Sous sa direction seront conçus toutes sortes de véhicules : les “Hobart funnies”, dont le rôle va se révéler déterminant dans le succès de l’opération. Adaptés à partir de chars Churchill, on trouve ainsi :
- le crocodile, dont une des mitrailleuses est remplacé par un lance-flammes, qui s’avérera particulièrement utile dans les combats du bocage;
- les AVRE, pour Armoured Vehicle Royal Engineers, qui existèrent en plusieurs versions (dans l’une, conçue pour attaquer les bunkers, le canon était remplacé par un mortier de 290 mm, projetant à plus de 130 mètres un obus de 18 kg empli de napalm).
- le bibbin déroulait devant lui un rouleau permettant aux engins de ne pas s’enfoncer dans le sable mou ;
- le fascine déposait quant à lui un énorme fagot de bois (autour de 2 m de diamètre) pour combler les fossés ;
- le small box glider, dans le même esprit, déployait devant lui un pont de 10 mètres pouvant supporter 4 tonnes ;
- le bullshorn plough, muni d’une sorte de pelle excavatrice, neutralisait les mines se trouvant sur son chemin;
- le double onion, grâce à des charges explosives maintenues sur une plaque métallique à distance de son fuselage, détruisait les murs de béton.
Toujours sur la base d’un Churchill, mais sans sa tourelle, fut construit l’ARC (Amoured Ramp Carrier) qui déployait devant et derrière lui des rampes extensibles, l’ensemble constituant un pont sur lequel pouvaient passer les véhicules.
Conçus cette fois à partir du Sherman américain, on trouve :
- le Crab : conçu à partir d’un M4, il actionne devant lui un fléau constitué d’un cylindre métallique avec lequel tourne une quarantaine de chaînes qui font exploser les mines adverses.

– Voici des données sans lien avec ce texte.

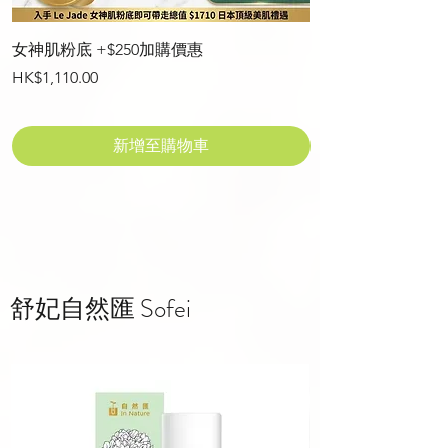
女神肌粉底 +$250加購價惠
DIAD'OR ENSE
價格
價格
HK$1,110.00
HK$549.00
新增至購物車
舒妃自然匯 Sofei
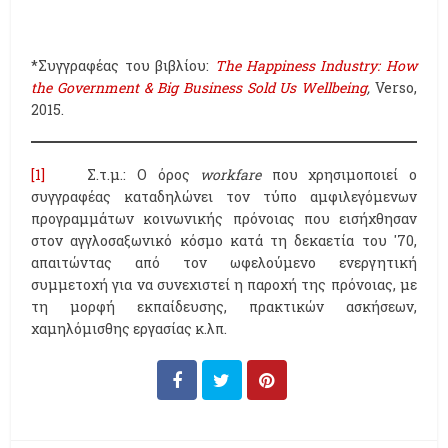
*Συγγραφέας του βιβλίου:
The Happiness Industry: How
the Government & Big Business Sold Us Wellbeing
,
Verso,
2015.
[1]
Σ.τ.μ.: Ο όρος
workfare
που χρησιμοποιεί ο
συγγραφέας καταδηλώνει τον τύπο αμφιλεγόμενων
προγραμμάτων κοινωνικής πρόνοιας που εισήχθησαν
στον αγγλοσαξωνικό κόσμο κατά τη δεκαετία του '70,
απαιτώντας από τον ωφελούμενο ενεργητική
συμμετοχή για να συνεχιστεί η παροχή της πρόνοιας, με
τη μορφή εκπαίδευσης, πρακτικών ασκήσεων,
χαμηλόμισθης εργασίας κ.λπ.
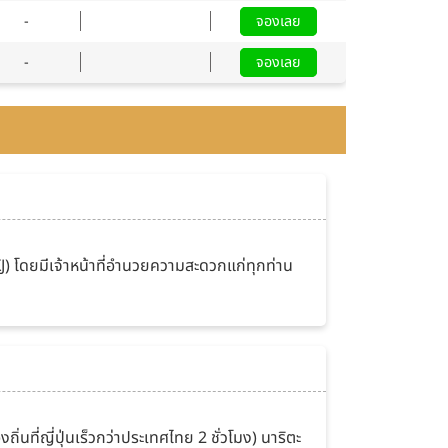
-
จองเลย
-
จองเลย
XJ) โดยมีเจ้าหน้าที่อำนวยความสะดวกแก่ทุกท่าน
่นที่ญี่ปุ่นเร็วกว่าประเทศไทย 2 ชั่วโมง) นาริตะ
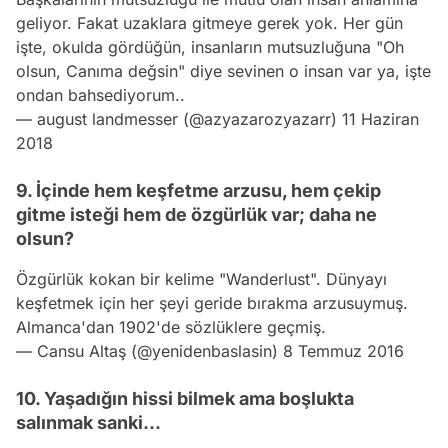
geliyor. Fakat uzaklara gitmeye gerek yok. Her gün
işte, okulda gördüğün, insanların mutsuzluğuna "Oh
olsun, Canıma değsin" diye sevinen o insan var ya, işte
ondan bahsediyorum..
— august landmesser (@azyazarozyazarr)
11 Haziran
2018
9. İçinde hem keşfetme arzusu, hem çekip
gitme isteği hem de özgürlük var; daha ne
olsun?
Özgürlük kokan bir kelime "Wanderlust". Dünyayı
keşfetmek için her şeyi geride bırakma arzusuymuş.
Almanca'dan 1902'de sözlüklere geçmiş.
— Cansu Altaş (@yenidenbaslasin)
8 Temmuz 2016
10. Yaşadığın hissi bilmek ama boşlukta
salınmak sanki...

- le DD, pour Double Drive est lui pourvu d’une jupe en caoutchouc imperméable, abaissable et relevable à volonté, qui garantit son étanchéité, mais aussi de deux hélices qui assurent sa propulsion en mer. Imaginés pour épauler les premières vagues, ils furent utilisés avec des succès divers : RAS à Sword, où tout se passa comme prévu ; à Gold et Juno, en raison de l’état de la mer, ils arrivèrent en même temps que les chars “ordinaires“, après la première vague. Pas trop de problèmes non plus à Utah, même si les péniches de débarquement, plus rapides, avaient débarqué l’infanterie avant les DD, désastre presque complet en revanche à Omaha où la majorité coula avant même d’avoir vu la plage.

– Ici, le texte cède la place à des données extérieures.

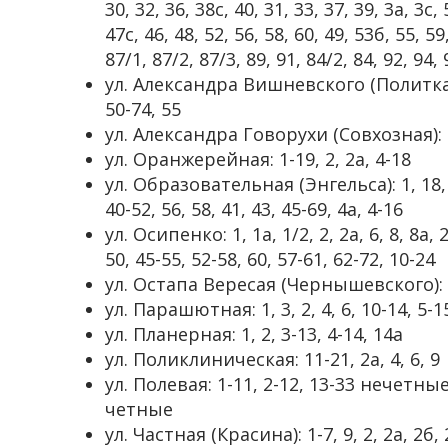
30, 32, 36, 38с, 40, 31, 33, 37, 39, 3а, 3с, 5
47с, 46, 48, 52, 56, 58, 60, 49, 53б, 55, 59,
87/1, 87/2, 87/3, 89, 91, 84/2, 84, 92, 94,
ул. Александра Вишневского (Политкатор
50-74, 55
ул. Александра Говорухи (Совхозная): 
ул. Оранжерейная: 1-19, 2, 2а, 4-18
ул. Образовательная (Энгельса): 1, 18, 19
40-52, 56, 58, 41, 43, 45-69, 4а, 4-16
ул. Осипенко: 1, 1а, 1/2, 2, 2а, 6, 8, 8а, 
50, 45-55, 52-58, 60, 57-61, 62-72, 10-24
ул. Остапа Вересая (Чернышевского): 1, 
ул. Парашютная: 1, 3, 2, 4, 6, 10-14, 5-1
ул. Планерная: 1, 2, 3-13, 4-14, 14а
ул. Поликлиническая: 11-21, 2а, 4, 6, 9
ул. Полевая: 1-11, 2-12, 13-33 нечетны
четные
ул. Частная (Красина): 1-7, 9, 2, 2а, 2б, 2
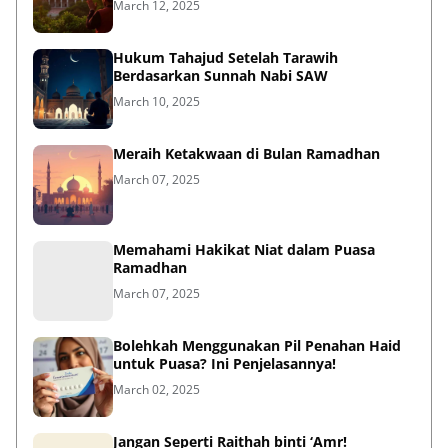
March 12, 2025
Hukum Tahajud Setelah Tarawih
Berdasarkan Sunnah Nabi SAW
March 10, 2025
Meraih Ketakwaan di Bulan Ramadhan
March 07, 2025
Memahami Hakikat Niat dalam Puasa
Ramadhan
March 07, 2025
Bolehkah Menggunakan Pil Penahan Haid
untuk Puasa? Ini Penjelasannya!
March 02, 2025
Jangan Seperti Raithah binti ‘Amr!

- Enfin, des bulldozers blindés virent également le jour, soit en blindant un modèle de bulldozer existant (ce qui fut le cas de l’armoured bulldozer, sur la base d’un Caterpillar), soit en aménageant en bull un char démuni de sa tourelle (le centaur bulldozer, sur la base d’un char Cromwell).

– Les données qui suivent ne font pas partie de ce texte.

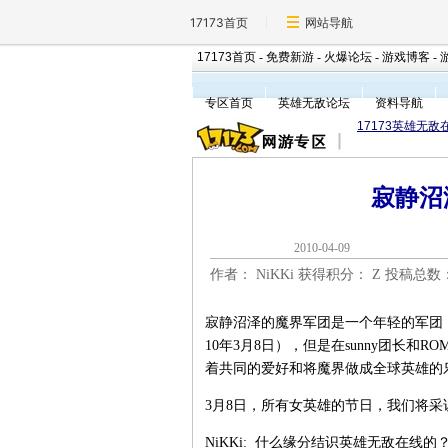
17173首页
网站导航
17173首页
-
免费新游
-
火爆论坛
-
游戏博客
-
专区首页
英雄无敌论坛
资料导航
17173英雄无敌
寂静沼
2010-04-0
作者： NiKKi 获得积分：
Z 投稿总数
寂静沼泽的魔界军团是一个年轻的军团，
10年3月8日），但是在sunny团长和
着共同的爱好和将魔界做成全球英雄的
3月8日，所有女英雄的节日，我们将采
NiKKi: 什么缘分结识英雄无敌在线的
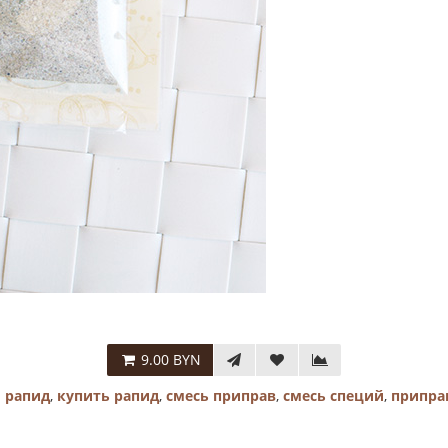
9.00 BYN
 рапид
,
купить рапид
,
смесь приправ
,
смесь специй
,
припра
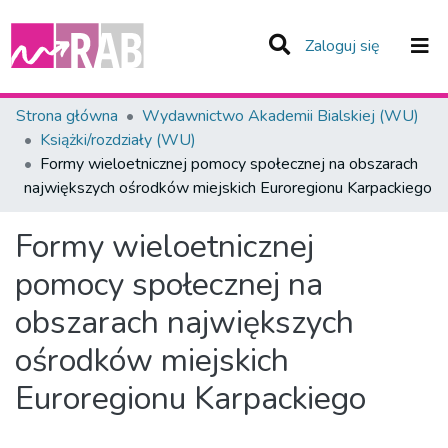
(current)
Zaloguj się
Zespoły i Kolekcje
Strona główna
Wydawnictwo Akademii Bialskiej (WU)
Książki/rozdziały (WU)
Statystyka
Formy wieloetnicznej pomocy społecznej na obszarach
największych ośrodków miejskich Euroregionu Karpackiego
Całe Repozytorium
Formy wieloetnicznej
pomocy społecznej na
obszarach największych
ośrodków miejskich
Euroregionu Karpackiego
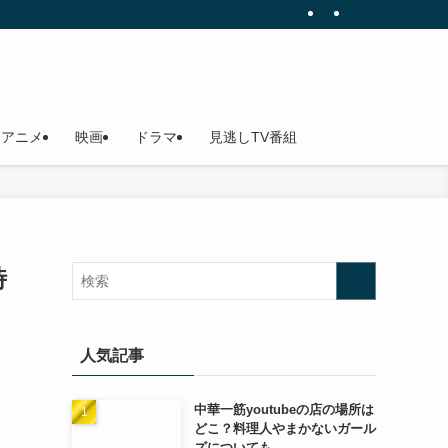
アニメ
映画
ドラマ
見逃しTV番組
時
人気記事
中華一筋youtubeの店の場所は
どこ？料理人やまかないガール
ズについても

On notera que ces drôles de machines furent proposées pour être mises à disposition de l’ensemble des forces, mais que les Américains déclinèrent l’offre, ne retenant que le char amphibie Sherman DD.
La 79e DB, qui n’avait pas combattu en tant qu’unité constituée, mais dont les véhicules (près de 7000 à la fin de la guerre) avaient été intégrés aux unités combattantes, sera dissoute en août 1945.
Hobart, lui, prend sa retraite, définitive cette fois, en 1946 (il a déjà 61 ans), et meurt en 1957 à Farnham, dans le Surrey. La petite histoire retiendra qu’il était aussi le beau-frère de Montgomery, tous deux ayant épousé deux sœurs.